The question one should ask is how we get to this conundrum and what the solutions are. The solution must be a collective endeavor for both the central government and the national assembly. Significantly, our political parties should play an integral role in this reform as well. This needed reform has to begin with nominating competent, skilled, and educated people for national assembly seats. It is high time for all the political parties in the Gambia to select and nominate NAMs based on competency, integrity, and love for the country. It is incumbent upon our political parties to move away from selecting people based on whom you know or what can she/he do for me. In choosing the eventual nominee, the electorates must have a say that represents them through primaries where potential candidates present their vision, policy, and voters decide. Every eventual nominee in each political party should be competent and have a strong work ethic. In the end, whoever won the election will be someone who has been vetted. It is inexcusable that our national assembly depended on the executive branch. No law-making bodies should rely entirely on the executive branch. If we want to move forward as a progressive nation, we should start taking accountability and holding our elected officials accountable. The national assembly must deviate away from such practices. We do not have to look too far to see how some of the commonwealth countries in West Africa have moved forward. For example, in Nigeria, most of the bills originate from either house than the executive. In 2018, Ghana began setting up a legal department to assist in the drafting of the bills for their lawmakers. Yet, in the Gambia, we sit and wait for the executive to draft bills for the NA.

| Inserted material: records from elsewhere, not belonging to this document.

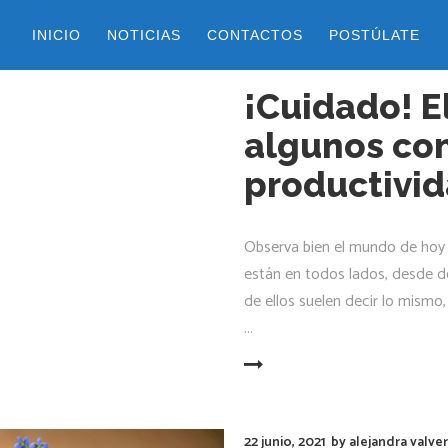
INICIO
NOTICIAS
CONTACTOS
POSTÚLATE
17 agosto, 2022
by
alejandra val
¡Cuidado! E
algunos co
productivi
Observa bien el mundo de hoy 
están en todos lados, desde 
de ellos suelen decir lo mismo, 
LEER MÁS
22 junio, 2021
by
alejandra valve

In modern democracies, the executive has always played a role in drafting policies that, in turn, become laws, but we cannot depend on them entirely. It is high time a legal office is established responsible for training our lawmakers in writing bills. Such office should comprise of technocrats in marked fields to help train lawmakers in drafting bills. If we want to move forward, our NAMs must be competent, have the skillset, and the willingness to engage in research on sound policies. There will be no meaningful representation if they continue to depend on the executive branch. We should encourage our NAMs to engage in research. We must maintain the separation of power and its independence. How can the legislature depend on the executive when, in theory, they should be holding the executive branch to the task? The constitution could not have overemphasized the principle of separation of powers. From the looks of it, the central government has a role to make sure our NAMs stay independent of the two other branches of government through capacity building to ensure checks and balance. Governments come and go, yet our institutions remain. We should build a vital institution, so no matter who is there today, the institution will function.
To summarize, I urge the national assembly to establish an office where they will hire experts. No wonder it is not a surprise in western democracies, particularly the United States of America, where the majority of the lawmakers are lawyers by training. Also, each lawmaker has a congressional office staffed with policy junkies to help them further. I understand that the government cannot afford an office for each NAM. However, as a nation, we should move away from relying on the executive branch to write bills. I am not against the executive branch drafting bills that support their policies, but our NAMs must do their job for which they are elected. After all, they all represent their constituencies, and their lawmakers must advocate those wishes and aspirations.